------ Source records ------
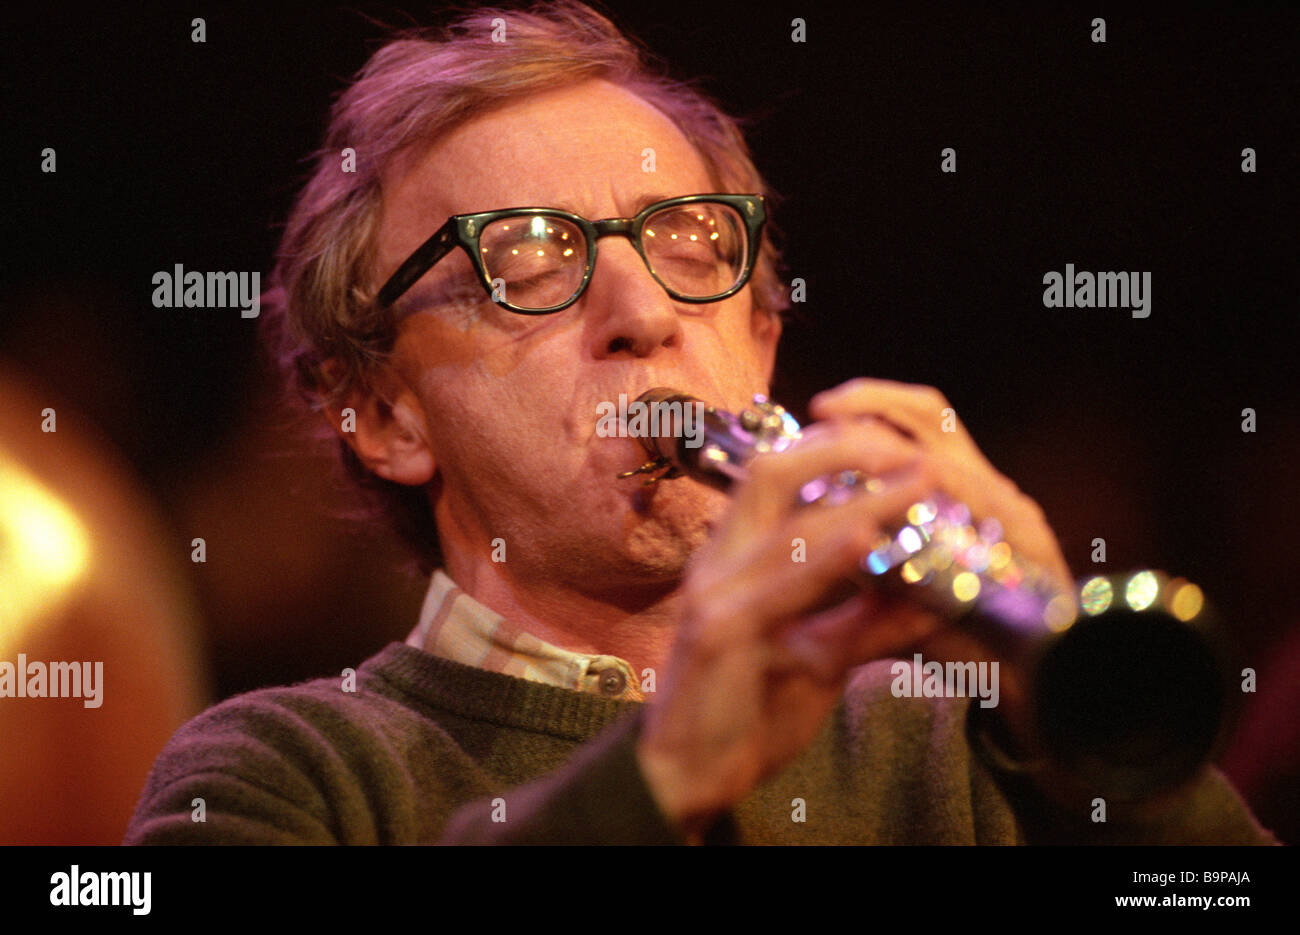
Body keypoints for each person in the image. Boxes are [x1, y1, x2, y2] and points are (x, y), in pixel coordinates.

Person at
------
------ Source records ------
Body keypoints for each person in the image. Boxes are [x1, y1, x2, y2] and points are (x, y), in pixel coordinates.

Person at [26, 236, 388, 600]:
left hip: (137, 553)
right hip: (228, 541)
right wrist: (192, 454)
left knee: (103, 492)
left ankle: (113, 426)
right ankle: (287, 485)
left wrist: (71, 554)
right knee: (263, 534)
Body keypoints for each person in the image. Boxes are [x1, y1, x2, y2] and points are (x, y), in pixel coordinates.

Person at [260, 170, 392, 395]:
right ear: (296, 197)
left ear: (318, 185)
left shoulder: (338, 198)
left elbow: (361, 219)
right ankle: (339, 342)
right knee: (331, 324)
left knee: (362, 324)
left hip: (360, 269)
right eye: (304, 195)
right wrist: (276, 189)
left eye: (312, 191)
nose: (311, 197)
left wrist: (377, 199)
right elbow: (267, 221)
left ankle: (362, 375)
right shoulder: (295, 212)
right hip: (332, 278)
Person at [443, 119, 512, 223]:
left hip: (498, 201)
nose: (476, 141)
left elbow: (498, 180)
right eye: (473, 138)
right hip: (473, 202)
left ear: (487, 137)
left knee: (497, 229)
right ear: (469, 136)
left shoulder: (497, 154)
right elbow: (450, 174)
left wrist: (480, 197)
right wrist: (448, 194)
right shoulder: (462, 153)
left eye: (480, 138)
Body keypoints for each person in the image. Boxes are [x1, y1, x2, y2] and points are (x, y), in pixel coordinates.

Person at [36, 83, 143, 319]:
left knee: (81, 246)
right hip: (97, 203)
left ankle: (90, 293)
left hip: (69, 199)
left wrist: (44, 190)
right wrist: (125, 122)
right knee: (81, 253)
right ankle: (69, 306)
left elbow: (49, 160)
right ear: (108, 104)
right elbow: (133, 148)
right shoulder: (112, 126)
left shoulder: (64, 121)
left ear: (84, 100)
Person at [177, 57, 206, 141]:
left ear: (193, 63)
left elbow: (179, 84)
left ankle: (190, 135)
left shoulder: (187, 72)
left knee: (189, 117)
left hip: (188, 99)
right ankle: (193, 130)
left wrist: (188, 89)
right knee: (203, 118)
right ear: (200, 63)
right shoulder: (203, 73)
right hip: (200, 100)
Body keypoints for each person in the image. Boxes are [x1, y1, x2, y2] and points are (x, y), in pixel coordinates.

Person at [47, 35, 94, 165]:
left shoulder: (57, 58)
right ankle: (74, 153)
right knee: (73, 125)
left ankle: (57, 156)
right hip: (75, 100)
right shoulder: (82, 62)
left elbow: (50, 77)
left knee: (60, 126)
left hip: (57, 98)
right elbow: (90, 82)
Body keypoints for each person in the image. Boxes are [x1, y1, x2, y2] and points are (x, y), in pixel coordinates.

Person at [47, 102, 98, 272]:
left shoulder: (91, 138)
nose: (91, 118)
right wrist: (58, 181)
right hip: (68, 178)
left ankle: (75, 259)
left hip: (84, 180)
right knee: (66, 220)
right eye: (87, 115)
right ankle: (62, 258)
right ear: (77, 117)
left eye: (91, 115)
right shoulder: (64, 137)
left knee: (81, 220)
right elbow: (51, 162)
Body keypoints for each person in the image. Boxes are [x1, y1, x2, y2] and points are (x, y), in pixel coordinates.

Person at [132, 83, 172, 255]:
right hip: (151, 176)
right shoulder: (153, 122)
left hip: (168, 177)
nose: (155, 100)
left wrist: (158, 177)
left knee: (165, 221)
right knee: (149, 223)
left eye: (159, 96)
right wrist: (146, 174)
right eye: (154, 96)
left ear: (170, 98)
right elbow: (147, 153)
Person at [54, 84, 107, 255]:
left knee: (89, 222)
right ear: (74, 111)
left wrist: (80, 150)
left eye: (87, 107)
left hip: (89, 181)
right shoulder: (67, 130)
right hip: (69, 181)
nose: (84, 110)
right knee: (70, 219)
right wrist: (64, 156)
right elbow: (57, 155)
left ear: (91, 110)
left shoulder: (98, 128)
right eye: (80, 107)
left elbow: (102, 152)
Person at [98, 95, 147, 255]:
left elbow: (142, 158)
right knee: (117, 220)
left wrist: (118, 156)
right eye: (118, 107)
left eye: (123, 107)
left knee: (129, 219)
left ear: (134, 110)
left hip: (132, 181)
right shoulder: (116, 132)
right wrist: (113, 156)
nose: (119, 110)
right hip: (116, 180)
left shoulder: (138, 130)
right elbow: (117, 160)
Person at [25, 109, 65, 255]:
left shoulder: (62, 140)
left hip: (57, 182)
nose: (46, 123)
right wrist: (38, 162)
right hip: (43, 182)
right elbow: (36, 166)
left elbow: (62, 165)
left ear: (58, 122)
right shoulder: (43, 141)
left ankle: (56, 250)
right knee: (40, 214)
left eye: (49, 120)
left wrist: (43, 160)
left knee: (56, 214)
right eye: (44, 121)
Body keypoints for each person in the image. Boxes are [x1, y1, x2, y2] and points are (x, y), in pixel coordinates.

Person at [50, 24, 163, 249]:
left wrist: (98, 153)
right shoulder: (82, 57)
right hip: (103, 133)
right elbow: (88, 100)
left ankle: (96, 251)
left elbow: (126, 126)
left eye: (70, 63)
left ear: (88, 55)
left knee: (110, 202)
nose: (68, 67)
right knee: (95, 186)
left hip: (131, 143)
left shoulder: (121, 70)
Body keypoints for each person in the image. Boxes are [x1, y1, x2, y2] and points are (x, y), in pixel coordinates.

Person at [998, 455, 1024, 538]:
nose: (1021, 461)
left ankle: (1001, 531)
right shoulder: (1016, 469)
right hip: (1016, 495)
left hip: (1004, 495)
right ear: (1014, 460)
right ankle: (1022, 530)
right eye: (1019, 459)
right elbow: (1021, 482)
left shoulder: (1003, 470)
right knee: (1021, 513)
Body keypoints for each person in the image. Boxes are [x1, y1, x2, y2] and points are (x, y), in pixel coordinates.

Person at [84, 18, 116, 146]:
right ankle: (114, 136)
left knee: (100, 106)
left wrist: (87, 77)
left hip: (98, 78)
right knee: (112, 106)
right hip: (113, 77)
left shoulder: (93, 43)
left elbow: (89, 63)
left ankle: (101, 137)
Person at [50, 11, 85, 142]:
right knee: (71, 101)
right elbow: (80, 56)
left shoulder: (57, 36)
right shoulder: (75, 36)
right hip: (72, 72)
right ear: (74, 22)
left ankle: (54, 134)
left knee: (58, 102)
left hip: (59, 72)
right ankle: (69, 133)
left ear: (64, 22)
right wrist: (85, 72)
------
• Task: Take the listing above and repeat exactly the lines from the one containing "right hip: (103, 133)" through the one containing "left knee: (100, 106)", both included.

• Reply:
right hip: (103, 133)
right elbow: (88, 100)
left ankle: (96, 251)
left elbow: (126, 126)
left eye: (70, 63)
left ear: (88, 55)
left knee: (110, 202)
nose: (68, 67)
right knee: (95, 186)
left hip: (131, 143)
left shoulder: (121, 70)
Body keypoints for each person in the image. Boxes are [x1, y1, x2, y2] and points are (x, y), in pixel coordinates.

Person at [998, 455, 1024, 538]:
nose: (1021, 461)
left ankle: (1001, 531)
right shoulder: (1016, 469)
right hip: (1016, 495)
left hip: (1004, 495)
right ear: (1014, 460)
right ankle: (1022, 530)
right eye: (1019, 459)
right elbow: (1021, 482)
left shoulder: (1003, 470)
right knee: (1021, 513)
Body keypoints for each person in the image. Boxes are [x1, y1, x2, y2] and points are (x, y), in pixel coordinates.

Person at [84, 18, 116, 146]:
right ankle: (114, 136)
left knee: (100, 106)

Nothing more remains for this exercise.